Lovely Maria continued to perform Friday, winning the $1-million Grade 1 Kentucky Oaks for female horses at Churchill Downs before an announced record crowd of 123,763.
"She's a filly just doing good," trainer Larry Jones said.
Lovely Maria went off at 6-1. She was in fourth place at the half-mile, closed to third, then took over the lead in the stretch to finish 2 3/4 lengths ahead of Shook Up and I'm A Chatterbox, who is also trained by Jones.
Lovely Maria paid $14.60, $7.80 and $5.40.
Stellar Wind, winner of last month's Santa Anita Oaks, started as the favorite but finished fourth.
"She broke just a bit slow and that was a problem," jockey
"Then when we went into the first turn and the dirt was flying back, she started jumping up and down. This wasn't her day."
Trainer John Sadler said Stellar Wind "just got banged up out of the gate."
"Sometimes you get a bad trip so there's nothing you can really do," he said. "We'll take her back to California, freshen her up and then decide what to do with her next."
El Kabeir scratched
El Kabeir was one of three horses owned by Ahmed Zayat in the race. Favorite American Pharoah and Mr. Z are the others.
El Kabeir did not train Friday morning, reportedly because of a sore left hind foot.
El Kabeir was the second scratch in two days, but the move was made after Friday's 9 a.m. deadline, so the no alternate was added to the field.
El Kabeir was in the No. 7 starting position. The horses in starting positions 1 through 6 will move one spot to the right, leaving open the No. 1 position along the rail.
Gary Stevens had knee replacement surgery in July 2014.
On Saturday, he will be aboard Firing Line and aiming for his fourth Kentucky Derby victory.

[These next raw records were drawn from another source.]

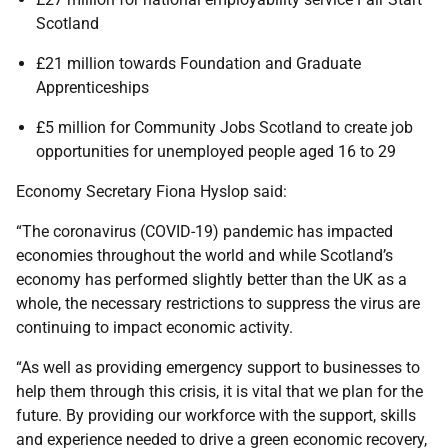
Scotland
£21 million towards Foundation and Graduate
Apprenticeships
£5 million for Community Jobs Scotland to create job
opportunities for unemployed people aged 16 to 29
Economy Secretary Fiona Hyslop said:
“The coronavirus (COVID-19) pandemic has impacted
economies throughout the world and while Scotland’s
economy has performed slightly better than the UK as a
whole, the necessary restrictions to suppress the virus are
continuing to impact economic activity.
“As well as providing emergency support to businesses to
help them through this crisis, it is vital that we plan for the
future. By providing our workforce with the support, skills
and experience needed to drive a green economic recovery,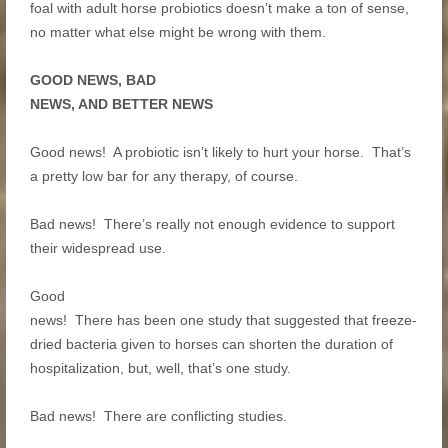
foal with adult horse probiotics doesn’t make a ton of sense,
no matter what else might be wrong with them.
GOOD NEWS, BAD
NEWS, AND BETTER NEWS
Good news! A probiotic isn’t likely to hurt your horse. That’s
a pretty low bar for any therapy, of course.
Bad news! There’s really not enough evidence to support
their widespread use.
Good
news! There has been one study that suggested that freeze-
dried bacteria given to horses can shorten the duration of
hospitalization, but, well, that’s one study.
Bad news! There are conflicting studies.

"It took a while for people, I think, to have confidence that I was back and not only back but probably better than I'd been in the past 20 years," he said.
Stevens, 52, likes his chances. Firing Line narrowly lost to Dortmund in the Robert B. Lewis Stakes at Santa Anita and the Los Alamitos Derby.
"It's kind of nice to be flying under the radar a little bit," he said.
Carla Gaines, trainer for Bolo, is the 16th female trainer to start a horse in the Kentucky Derby.
Bolo, at 30-1, probably won't make Gaines the first woman to win the Derby, but the trainer is looking forward to seeing how her horse competes against the deep and talented field.
"We're going a distance that will suit him and the surface will suit him," she said.